How Does Nhc Healthcare, Lawrenceburg Compare to Other Tennessee Nursing Homes?

Compared to the 100 nursing homes in Tennessee, NHC HEALTHCARE, LAWRENCEBURG's overall rating (5 stars) is above the state average of 2.9, staff turnover (40%) is near the state average of 46%, and health inspection rating (4 stars) is above the national benchmark.

What Should Families Ask When Visiting Nhc Healthcare, Lawrenceburg?

Based on this facility's data, families visiting should ask: "Can I visit during a mealtime to observe dining assistance and food quality?" "How do you handle medical emergencies, and what is your hospital transfer rate?" "Can I speak with family members of current residents about their experience?"

Is Nhc Healthcare, Lawrenceburg Safe?

Based on CMS inspection data, NHC HEALTHCARE, LAWRENCEBURG has a clean safety record: no substantiated abuse findings (meaning no confirmed cases of resident harm), no Immediate Jeopardy citations (the most serious violation level indicating risk of serious injury or death), and is not on the Special Focus Facility watch list (a federal program monitoring the lowest-performing 1% of nursing homes). The facility has a 5-star overall rating and ranks #1 of 100 nursing homes in Tennessee. While no facility is perfect, families should still ask about staff-to-resident ratios and recent inspection results during their visit.

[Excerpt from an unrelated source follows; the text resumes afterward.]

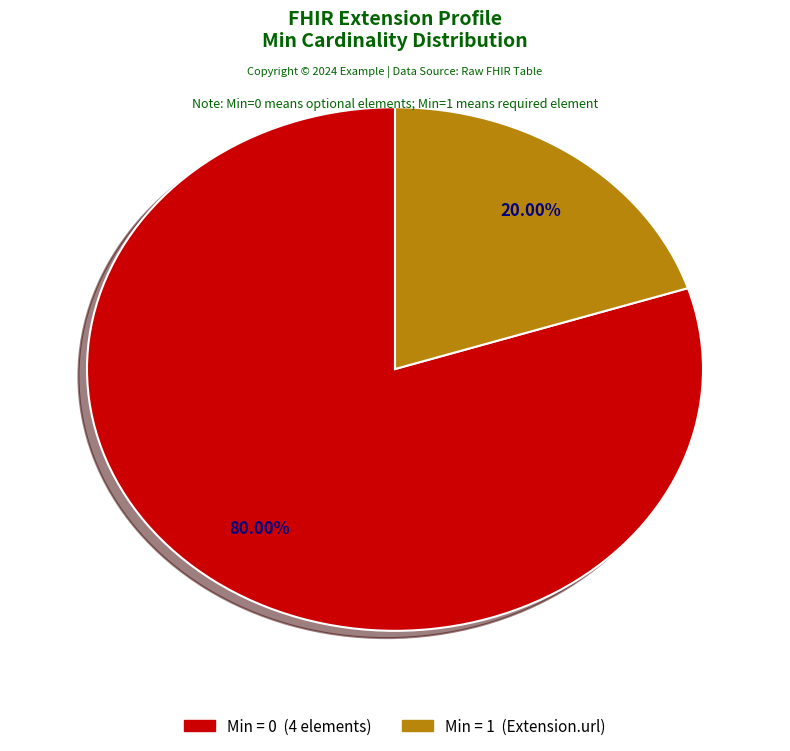

Does any single category account for the majority?

Yes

Do Nurses at Nhc Healthcare, Lawrenceburg Stick Around?

NHC HEALTHCARE, LAWRENCEBURG has a staff turnover rate of 40%, which is about average for Tennessee nursing homes (state average: 46%). Moderate turnover is common in nursing homes, but families should still ask about staff tenure and how the facility maintains care continuity when employees leave.

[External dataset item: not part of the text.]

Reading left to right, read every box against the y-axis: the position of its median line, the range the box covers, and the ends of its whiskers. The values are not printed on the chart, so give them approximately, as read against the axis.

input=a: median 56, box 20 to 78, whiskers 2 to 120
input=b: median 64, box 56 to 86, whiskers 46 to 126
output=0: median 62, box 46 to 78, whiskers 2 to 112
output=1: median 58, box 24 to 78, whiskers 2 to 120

Was Nhc Healthcare, Lawrenceburg Ever Fined?

NHC HEALTHCARE, LAWRENCEBURG has no federal fines on record. CMS issues fines when nursing homes fail to meet care standards or don't correct problems found during inspections. The absence of fines suggests the facility has either maintained compliance or corrected any issues before penalties were assessed. This is a positive indicator, though families should still review recent inspection reports for the full picture.

Is Nhc Healthcare, Lawrenceburg on Any Federal Watch List?

NHC HEALTHCARE, LAWRENCEBURG is not on any federal watch list. The most significant is the Special Focus Facility (SFF) program, which identifies the bottom 1% of nursing homes nationally based on persistent, serious quality problems. Not being on this list means the facility has avoided the pattern of deficiencies that triggers enhanced federal oversight. This is a positive indicator, though families should still review the facility's inspection history directly.